When done properly, you will find 90% of your gold trapped behind the first four or five riffles. A few pieces, just a few, will work their way further down. But, almost none make it all the way out of the Le’ Trap sluice. We were working with several ounces of very fine gold per day; and to test the system, several times we brought all of the tailings home to see what we had lost from the Le’ Trap Sluice. It was never more than a half of one percent of our total gold recovery.

And, really, we didn’t even lose that gold, because it simply ran back into our dredge recovery system.

The Le’ Trap sluice is a one-piece molded unit which has a unique set of very efficient short riffles which seem to suck the gold right out of the water’s current. Cleanup of the sluice is simply a matter of tilting it up and dumping it into a tub or gold pan. The final product ends up not being much more than a handful of gold and your heaviest concentrates. Needless to say, this is much easier to deal with, rather than having to lug several heavy buckets of concentrates up the hill to our vehicles!

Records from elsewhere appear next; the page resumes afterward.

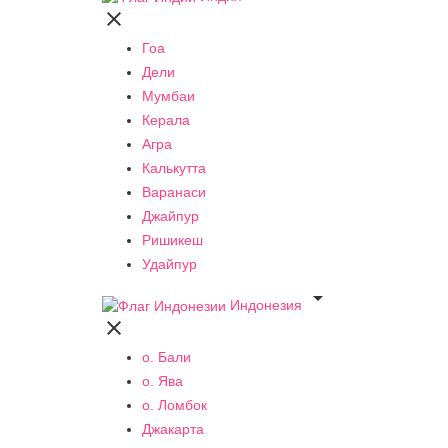

Гоа
Дели
Мумбаи
Керала
Агра
Калькутта
Варанаси
Джайпур
Ришикеш
Удайпур

Индонезия

о. Бали
о. Ява
о. Ломбок
Джакарта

The main ingredient that we saved with this new cleanup system is time. We were able to feed the Le’ Trap sluice about twice as fast as our commercial shaker table. And, we only needed to screen the concentrates down through a quarter-inch screen using the Le’ Trap sluice, rather than through a quarter-inch mesh screen, then an eighth-inch screen, and then a 20 mesh screen to use the shaker table. This saved a lot of time in itself.

Plus, the system was so simple to use, we purchased a second sluice and used one on each dredge to cut our cleanup time in half again!

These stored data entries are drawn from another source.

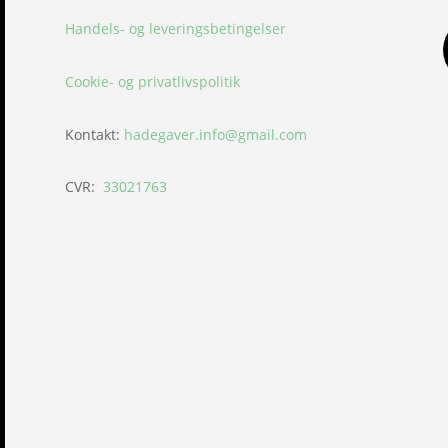
Handels- og leveringsbetingelser
Cookie- og privatlivspolitik
Kontakt:
hadegaver.info@gmail.com
CVR:
33021763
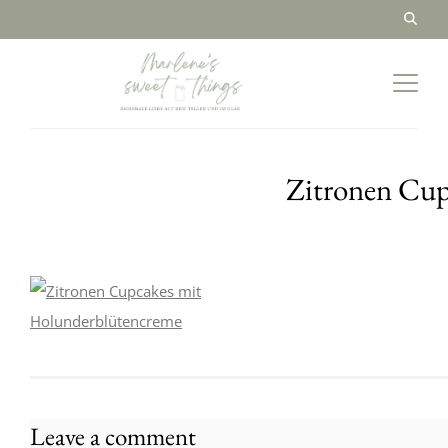
Zitronen Cup
Leave a comment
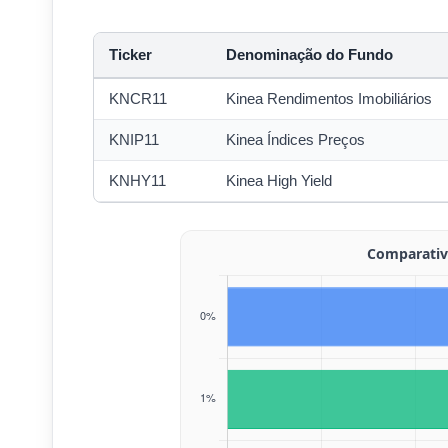
Ticker
Denominação do Fundo
KNCR11
Kinea Rendimentos Imobiliários
KNIP11
Kinea Índices Preços
KNHY11
Kinea High Yield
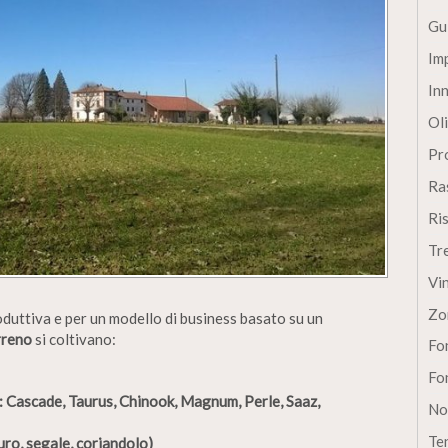
Gu
Im
In
Oli
Pro
Ra
Ri
Tr
Vi
Zo
roduttiva e per un modello di business basato su un
rreno
si coltivano:
Fon
Fon
à: Cascade, Taurus, Chinook, Magnum, Perle, Saaz,
No
Te
uro, segale, coriandolo)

Since it only takes one person to feed the Le’ Trap sluice, we would put everyone else to work with end-of-the-day organizational activities while the concentrates were being run. Things like putting airlines and weight belts away, transferring used gas cans off the dredges, minor equipment repairs, etc. About the time that everything is put away and finished for the day, the concentrates are also finished, and we only have a half-hour of finish-up when we get home. This is a HUGE improvement over our old systems for final cleanup.

While smaller dredges have lesser amounts of concentrates to deal with at the end of the day, the time it takes to work them down usually is considerable, even on a three-inch dredge operation. That is, providing you are recovering worthwhile amounts of gold, especially fine gold. I don’t see any reason why the Le’ Trap sluice could not benefit any dredging operation where the dredge sluice is wide enough to allow the Le’ Trap box to fit inside.

We will be using this system in our operations during this upcoming season, and in future seasons until someone comes up with something better and faster. Anyone want to buy a good commercial shaker table?